START Text for analysis

Alpha Radio (formerly 103.2 Alpha Radio), Alpha 103.2, 103.2 Alpha FM, Alpha Radio) was an Independent Local Radio station based in Darlington, County Durham, England.

History

When launched in 1995, Alpha was owned by Radio Investments Ltd while First Radio Sales

In 2009, Alpha was joined by neighbouring station Minster Northallerton to share the studio complex in a cost-cutting exercise. To make further savings, both Alpha and Minster Northallerton, along with Durham FM were rebranded as Star Radio North East which meant all three stations lost their heritage names and, until recently, only produced a daily breakfast show.  Since June 2010, output has been networked across all frequencies, although commercial breaks are still unique to the three areas.

END Text for analysis
START Data

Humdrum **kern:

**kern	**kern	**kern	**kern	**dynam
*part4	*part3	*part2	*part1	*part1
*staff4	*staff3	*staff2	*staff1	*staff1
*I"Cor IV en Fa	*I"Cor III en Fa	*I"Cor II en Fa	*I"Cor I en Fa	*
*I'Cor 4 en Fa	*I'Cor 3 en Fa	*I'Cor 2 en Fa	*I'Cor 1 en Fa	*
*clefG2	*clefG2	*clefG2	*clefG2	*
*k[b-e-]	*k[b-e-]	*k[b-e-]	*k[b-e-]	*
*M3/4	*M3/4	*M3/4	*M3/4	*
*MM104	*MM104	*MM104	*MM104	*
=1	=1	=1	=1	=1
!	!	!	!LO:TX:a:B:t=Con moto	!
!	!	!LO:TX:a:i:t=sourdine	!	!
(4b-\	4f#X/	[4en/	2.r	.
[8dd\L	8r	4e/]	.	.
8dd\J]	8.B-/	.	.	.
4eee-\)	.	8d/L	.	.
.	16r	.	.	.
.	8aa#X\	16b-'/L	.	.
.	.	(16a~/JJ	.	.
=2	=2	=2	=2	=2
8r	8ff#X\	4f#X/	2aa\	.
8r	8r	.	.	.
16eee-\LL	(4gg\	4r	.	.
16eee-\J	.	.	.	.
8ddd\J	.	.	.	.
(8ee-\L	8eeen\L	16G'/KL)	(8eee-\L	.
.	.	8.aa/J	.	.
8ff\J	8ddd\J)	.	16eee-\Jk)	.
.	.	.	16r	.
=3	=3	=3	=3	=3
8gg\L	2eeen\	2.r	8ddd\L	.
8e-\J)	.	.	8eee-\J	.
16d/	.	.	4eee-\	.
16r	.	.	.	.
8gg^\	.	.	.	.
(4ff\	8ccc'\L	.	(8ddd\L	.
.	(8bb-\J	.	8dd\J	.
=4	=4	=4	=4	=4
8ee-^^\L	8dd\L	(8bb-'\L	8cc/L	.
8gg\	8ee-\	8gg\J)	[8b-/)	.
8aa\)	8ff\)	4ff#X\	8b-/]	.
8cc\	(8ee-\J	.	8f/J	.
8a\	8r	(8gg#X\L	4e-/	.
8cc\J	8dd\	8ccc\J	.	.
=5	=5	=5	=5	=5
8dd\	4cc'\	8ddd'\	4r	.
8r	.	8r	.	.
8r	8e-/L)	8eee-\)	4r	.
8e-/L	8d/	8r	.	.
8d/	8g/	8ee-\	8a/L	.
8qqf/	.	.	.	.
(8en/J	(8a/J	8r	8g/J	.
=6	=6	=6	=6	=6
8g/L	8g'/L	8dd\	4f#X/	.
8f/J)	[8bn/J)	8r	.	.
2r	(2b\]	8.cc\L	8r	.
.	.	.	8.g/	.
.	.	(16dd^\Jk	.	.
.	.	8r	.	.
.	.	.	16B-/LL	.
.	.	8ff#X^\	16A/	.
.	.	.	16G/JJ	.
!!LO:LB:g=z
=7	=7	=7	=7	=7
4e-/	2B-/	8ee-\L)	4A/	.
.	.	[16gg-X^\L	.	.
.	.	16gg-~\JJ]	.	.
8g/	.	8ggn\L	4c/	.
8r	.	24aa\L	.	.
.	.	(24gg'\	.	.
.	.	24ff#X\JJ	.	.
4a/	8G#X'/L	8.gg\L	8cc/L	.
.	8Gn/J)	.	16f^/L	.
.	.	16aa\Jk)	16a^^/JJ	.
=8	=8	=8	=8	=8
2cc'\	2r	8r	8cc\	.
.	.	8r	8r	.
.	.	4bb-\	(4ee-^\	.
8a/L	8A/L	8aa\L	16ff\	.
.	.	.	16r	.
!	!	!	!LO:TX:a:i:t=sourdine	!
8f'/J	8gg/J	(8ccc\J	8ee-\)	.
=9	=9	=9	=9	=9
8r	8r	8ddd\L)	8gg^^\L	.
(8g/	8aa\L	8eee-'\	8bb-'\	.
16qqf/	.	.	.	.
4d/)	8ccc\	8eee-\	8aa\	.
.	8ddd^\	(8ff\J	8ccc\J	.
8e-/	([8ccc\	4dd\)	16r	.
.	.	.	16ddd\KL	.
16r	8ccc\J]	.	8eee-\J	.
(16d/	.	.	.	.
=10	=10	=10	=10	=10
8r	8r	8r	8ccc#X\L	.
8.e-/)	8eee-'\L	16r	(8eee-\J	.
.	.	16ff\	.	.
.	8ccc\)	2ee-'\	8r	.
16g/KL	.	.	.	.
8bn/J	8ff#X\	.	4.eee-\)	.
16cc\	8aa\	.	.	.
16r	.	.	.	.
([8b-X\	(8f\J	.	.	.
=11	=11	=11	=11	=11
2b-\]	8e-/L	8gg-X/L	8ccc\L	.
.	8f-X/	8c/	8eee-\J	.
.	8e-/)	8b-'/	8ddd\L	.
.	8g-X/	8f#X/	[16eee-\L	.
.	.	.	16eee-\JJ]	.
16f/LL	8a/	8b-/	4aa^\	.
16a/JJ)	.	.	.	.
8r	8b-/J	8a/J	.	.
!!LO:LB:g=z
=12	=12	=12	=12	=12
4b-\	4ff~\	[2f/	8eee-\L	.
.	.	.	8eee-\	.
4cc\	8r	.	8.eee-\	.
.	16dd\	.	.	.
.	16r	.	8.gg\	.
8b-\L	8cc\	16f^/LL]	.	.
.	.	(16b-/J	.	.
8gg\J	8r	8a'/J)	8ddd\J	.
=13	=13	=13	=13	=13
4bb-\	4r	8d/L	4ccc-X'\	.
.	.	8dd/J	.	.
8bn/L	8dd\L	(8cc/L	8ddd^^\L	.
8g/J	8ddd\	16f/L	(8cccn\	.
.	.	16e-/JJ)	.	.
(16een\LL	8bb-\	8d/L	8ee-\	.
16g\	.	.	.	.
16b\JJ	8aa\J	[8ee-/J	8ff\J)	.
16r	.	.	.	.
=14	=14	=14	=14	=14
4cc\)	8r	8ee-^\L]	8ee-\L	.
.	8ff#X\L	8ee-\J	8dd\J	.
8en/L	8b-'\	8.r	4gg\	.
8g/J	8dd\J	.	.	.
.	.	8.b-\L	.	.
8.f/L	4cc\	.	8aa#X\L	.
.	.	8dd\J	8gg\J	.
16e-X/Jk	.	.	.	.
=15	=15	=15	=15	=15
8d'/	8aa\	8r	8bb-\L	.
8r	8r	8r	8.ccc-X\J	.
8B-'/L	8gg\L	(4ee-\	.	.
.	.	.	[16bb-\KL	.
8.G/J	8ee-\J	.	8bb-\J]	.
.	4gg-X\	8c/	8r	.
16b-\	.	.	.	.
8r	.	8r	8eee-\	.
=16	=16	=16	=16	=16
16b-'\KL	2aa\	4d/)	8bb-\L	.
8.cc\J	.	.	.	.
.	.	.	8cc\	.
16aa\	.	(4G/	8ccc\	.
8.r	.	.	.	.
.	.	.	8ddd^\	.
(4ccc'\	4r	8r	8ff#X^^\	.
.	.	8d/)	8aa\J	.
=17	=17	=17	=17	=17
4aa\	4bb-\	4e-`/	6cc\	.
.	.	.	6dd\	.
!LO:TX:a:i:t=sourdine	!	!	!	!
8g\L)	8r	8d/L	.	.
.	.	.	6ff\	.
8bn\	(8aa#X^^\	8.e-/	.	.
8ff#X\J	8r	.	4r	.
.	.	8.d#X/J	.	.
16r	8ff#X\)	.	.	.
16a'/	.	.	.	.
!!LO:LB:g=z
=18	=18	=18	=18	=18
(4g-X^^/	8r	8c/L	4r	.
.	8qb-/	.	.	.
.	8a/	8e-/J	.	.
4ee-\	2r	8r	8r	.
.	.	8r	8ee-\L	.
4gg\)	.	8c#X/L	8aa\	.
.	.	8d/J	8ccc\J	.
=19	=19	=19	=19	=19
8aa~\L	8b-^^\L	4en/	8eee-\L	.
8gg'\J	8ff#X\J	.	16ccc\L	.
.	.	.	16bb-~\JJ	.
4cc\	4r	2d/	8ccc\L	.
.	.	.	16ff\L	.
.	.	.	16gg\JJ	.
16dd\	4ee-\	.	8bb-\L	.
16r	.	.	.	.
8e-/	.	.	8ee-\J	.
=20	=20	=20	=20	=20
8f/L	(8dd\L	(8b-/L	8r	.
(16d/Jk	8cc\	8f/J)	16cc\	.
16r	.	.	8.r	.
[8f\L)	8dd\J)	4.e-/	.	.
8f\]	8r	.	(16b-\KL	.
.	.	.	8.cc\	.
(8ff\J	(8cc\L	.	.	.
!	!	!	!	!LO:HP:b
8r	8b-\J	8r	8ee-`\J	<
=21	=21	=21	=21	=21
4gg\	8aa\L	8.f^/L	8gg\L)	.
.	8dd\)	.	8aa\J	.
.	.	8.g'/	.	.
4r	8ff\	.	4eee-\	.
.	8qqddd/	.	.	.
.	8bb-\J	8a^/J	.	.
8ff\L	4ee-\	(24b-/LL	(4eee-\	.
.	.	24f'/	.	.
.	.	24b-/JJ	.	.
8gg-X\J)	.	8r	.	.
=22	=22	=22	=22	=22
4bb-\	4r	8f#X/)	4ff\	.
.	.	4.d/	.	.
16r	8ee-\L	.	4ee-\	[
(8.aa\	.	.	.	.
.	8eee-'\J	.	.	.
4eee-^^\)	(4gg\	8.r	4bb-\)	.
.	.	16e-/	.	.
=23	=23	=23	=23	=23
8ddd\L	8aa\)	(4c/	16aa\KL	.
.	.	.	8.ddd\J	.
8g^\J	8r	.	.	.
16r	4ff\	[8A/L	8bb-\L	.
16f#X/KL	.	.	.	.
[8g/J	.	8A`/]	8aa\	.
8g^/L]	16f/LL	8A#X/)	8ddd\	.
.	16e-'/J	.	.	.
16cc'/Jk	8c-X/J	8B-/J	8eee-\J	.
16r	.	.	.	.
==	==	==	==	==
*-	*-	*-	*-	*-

END Data

__Actions to take__:
a: Say whether each statement agrees with the text about Alpha Radio, answering yes or no and quoting the deciding words of the text: (i) Alpha Radio was based in Darlington, County Durham. (ii) In 2009, Durham FM joined Alpha to share the studio complex. (iii) Since June 2010, commercial breaks have been networked across all frequencies.
b: Repeat the part of the text about Alpha Radio from "Alpha Radio (formerly" up to and including "County Durham, England.".
Rely only on the text to complete the tasks.

__Solution list__:
a:
(i) Yes: "was an Independent Local Radio station based in Darlington, County Durham, England"
(ii) No: "In 2009, Alpha was joined by neighbouring station Minster Northallerton to share the studio complex"
(iii) No: "although commercial breaks are still unique to the three areas"

b:
Alpha Radio (formerly 103.2 Alpha Radio), Alpha 103.2, 103.2 Alpha FM, Alpha Radio) was an Independent Local Radio station based in Darlington, County Durham, England.